* **Input for this task**
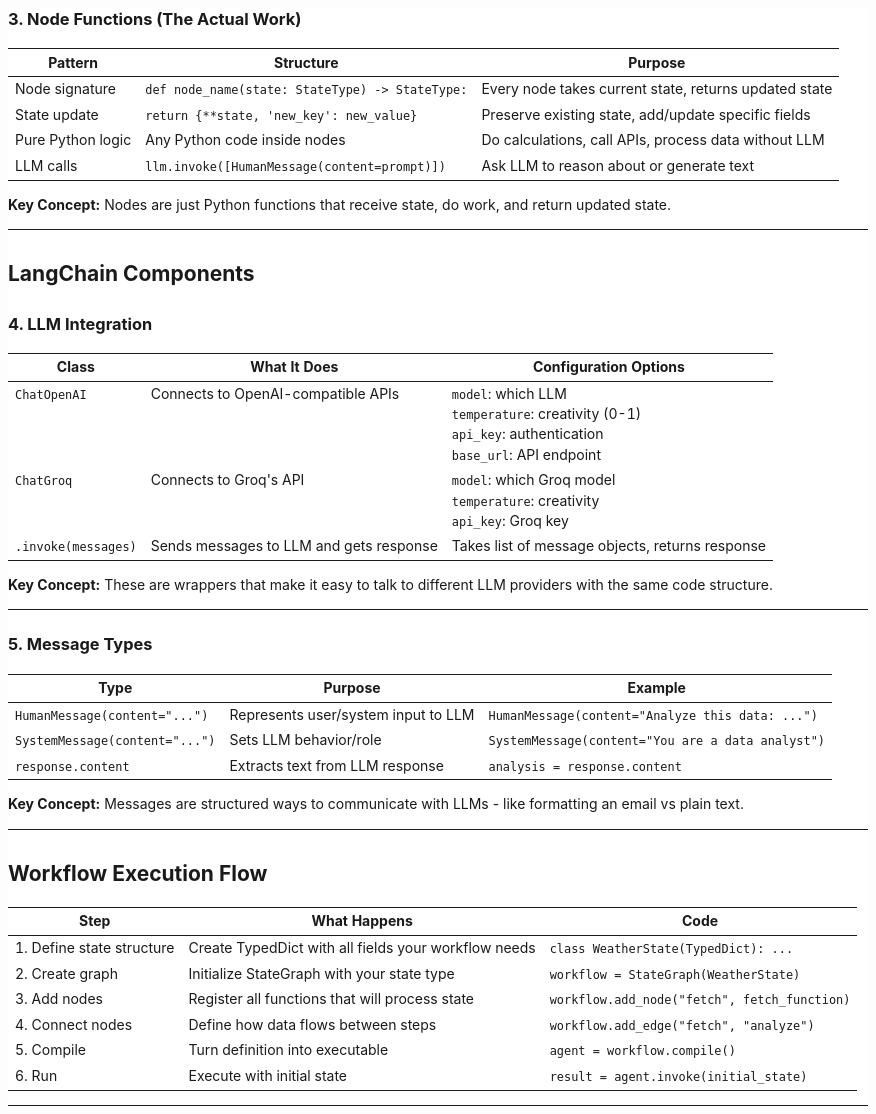 ### 3. Node Functions (The Actual Work)

| Pattern | Structure | Purpose |
|---------|-----------|---------|
| Node signature | `def node_name(state: StateType) -> StateType:` | Every node takes current state, returns updated state |
| State update | `return {**state, 'new_key': new_value}` | Preserve existing state, add/update specific fields |
| Pure Python logic | Any Python code inside nodes | Do calculations, call APIs, process data without LLM |
| LLM calls | `llm.invoke([HumanMessage(content=prompt)])` | Ask LLM to reason about or generate text |

**Key Concept:** Nodes are just Python functions that receive state, do work, and return updated state.

---

## LangChain Components

### 4. LLM Integration

| Class | What It Does | Configuration Options |
|-------|--------------|----------------------|
| `ChatOpenAI` | Connects to OpenAI-compatible APIs | `model`: which LLM<br>`temperature`: creativity (0-1)<br>`api_key`: authentication<br>`base_url`: API endpoint |
| `ChatGroq` | Connects to Groq's API | `model`: which Groq model<br>`temperature`: creativity<br>`api_key`: Groq key |
| `.invoke(messages)` | Sends messages to LLM and gets response | Takes list of message objects, returns response |

**Key Concept:** These are wrappers that make it easy to talk to different LLM providers with the same code structure.

---

### 5. Message Types

| Type | Purpose | Example |
|------|---------|---------|
| `HumanMessage(content="...")` | Represents user/system input to LLM | `HumanMessage(content="Analyze this data: ...")` |
| `SystemMessage(content="...")` | Sets LLM behavior/role | `SystemMessage(content="You are a data analyst")` |
| `response.content` | Extracts text from LLM response | `analysis = response.content` |

**Key Concept:** Messages are structured ways to communicate with LLMs - like formatting an email vs plain text.

---

## Workflow Execution Flow

| Step | What Happens | Code |
|------|--------------|------|
| 1. Define state structure | Create TypedDict with all fields your workflow needs | `class WeatherState(TypedDict): ...` |
| 2. Create graph | Initialize StateGraph with your state type | `workflow = StateGraph(WeatherState)` |
| 3. Add nodes | Register all functions that will process state | `workflow.add_node("fetch", fetch_function)` |
| 4. Connect nodes | Define how data flows between steps | `workflow.add_edge("fetch", "analyze")` |
| 5. Compile | Turn definition into executable | `agent = workflow.compile()` |
| 6. Run | Execute with initial state | `result = agent.invoke(initial_state)` |

---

* **What the exercise asks**
In the data above, find the line with "3. Add nodes" and the line with "4. Connect nodes". Retype both, plus every line between them, exactly.

* **Problem solution**
| 3. Add nodes | Register all functions that will process state | `workflow.add_node("fetch", fetch_function)` |
| 4. Connect nodes | Define how data flows between steps | `workflow.add_edge("fetch", "analyze")` |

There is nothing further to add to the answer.